Meno male che c'è ancora qualcuno che sciopera per il salario, per uno straccio di futuro, per sopravvivere alle macchine. Sono battaglie sindacali ormai non più così scontate, come se non avessero più la dignità della protesta. Tutta roba da metalmeccanici, appunto. I delegati di Fim, Fiom e Uilm si sono alzati dal tavolo delle trattative con gli industriali. Si sono incontrati per otto volte e non hanno trovato uno straccio di accordo. Non hanno parlato di guerre, clima e apocalissi varie, ma di quella cosa vecchia e sporca che è il contratto collettivo di lavoro. Gli operai chiedono di più e quelli che una volta venivano chiamati padroni sostengono che quegli aumenti non possono permetterseli. Ci sono poi questioni importanti come il welfare, il precariato, l'orario di lavoro, la trasparenza degli appalti. C'è la voglia di capire che spazio resta per gli operai in una società ogni giorno meno umana. È storia antica e finisce di solito, dopo confronti e musi duri, con il miglior compromesso possibile. È il ruolo del sindacato in una società liberal democratica: tutelare i lavoratori, sperando che non siano ormai tutti pensionati. Non hanno ancora scelto la data dello sciopero, ma ci sarà a breve, forse la prossima settimana. Non scenderanno in piazza per un vago desiderio di prendersi il centro della scena. La fabbrica infatti non è un teatro.

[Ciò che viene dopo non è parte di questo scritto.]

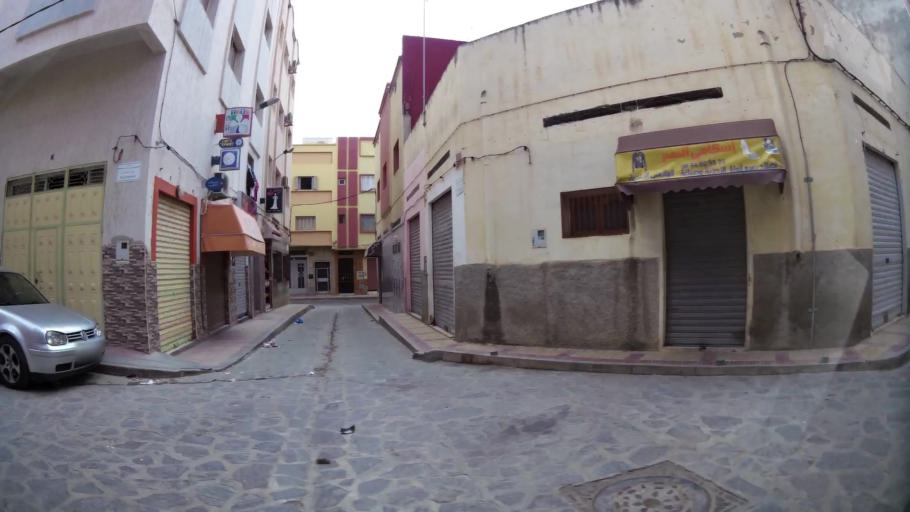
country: MA
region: Oriental
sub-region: Nador
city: Nador
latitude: 35.1692
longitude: -2.9307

L'orizzonte di Maurizio Landini non è più questo. La Fiom è un vestito che ha dismesso da tempo. Adesso si sente un leader politico prestato al sindacato. Non ha il fastidio di candidarsi alle elezioni, ma l'ambizione di diventare il punto di riferimento di una sinistra povera, secondo lui, di carisma e voglia di mettersi in gioco. Landini si presenta in piazza come l'uomo in rivolta, quasi come Camus.

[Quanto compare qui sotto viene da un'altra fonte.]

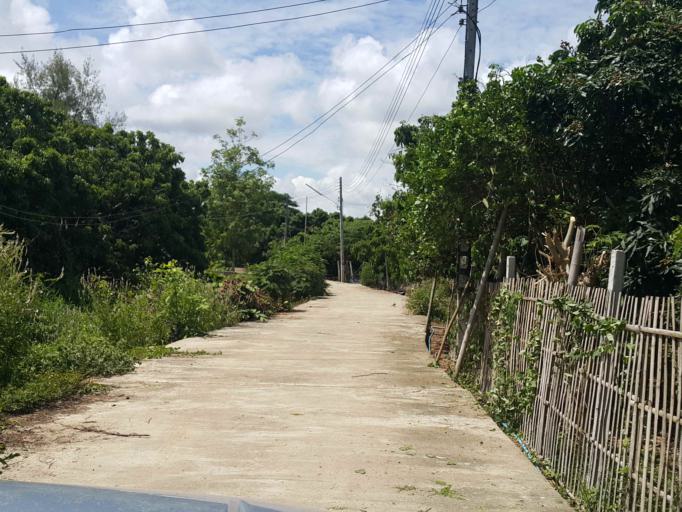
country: TH
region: Chiang Mai
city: Saraphi
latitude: 18.6917
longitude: 99.0197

Solo che la rivolta di Landini sta diventando sempre più metafisica, fuori dalla storia, per inseguire lo spettacolo del nulla. Non è lui l'uomo di Camus. Landini gioca con le parole e non sempre sa quello che sta facendo. C'è un principio di irresponsabilità nella sua azione politica. Eccolo, per esempio, che va sul palco e invita tutti alla «rivolta sociale». Contro chi? Contro un governo che non ha una responsabilità concreta, ma una colpa appunto metafisica. È un governo da abbattere perché a noi, a me, non piace. È un governo illegittimo per irritazione personale. Solo che questo rifiuto della democrazia diventa bandiera sindacale, dove si arruolano tutti quelli che sognano una «rivoluzione» contro i valori liberali e democratici. Lo sciopero del 29 novembre, con la scusa di contestare la manovra, sarà l'occasione per radunare i nemici dell'Occidente: dai putiniani ai simpatizzanti di Hamas.

È lo sciopero per lo sciopero, spettacolo di arte varia dei professionisti della protesta globale. Alla fine nessuno si ricorda del perché si sciopera. Il salario, per Landini e i suoi amici, odora di miseria. È troppo meschino per una rivolta.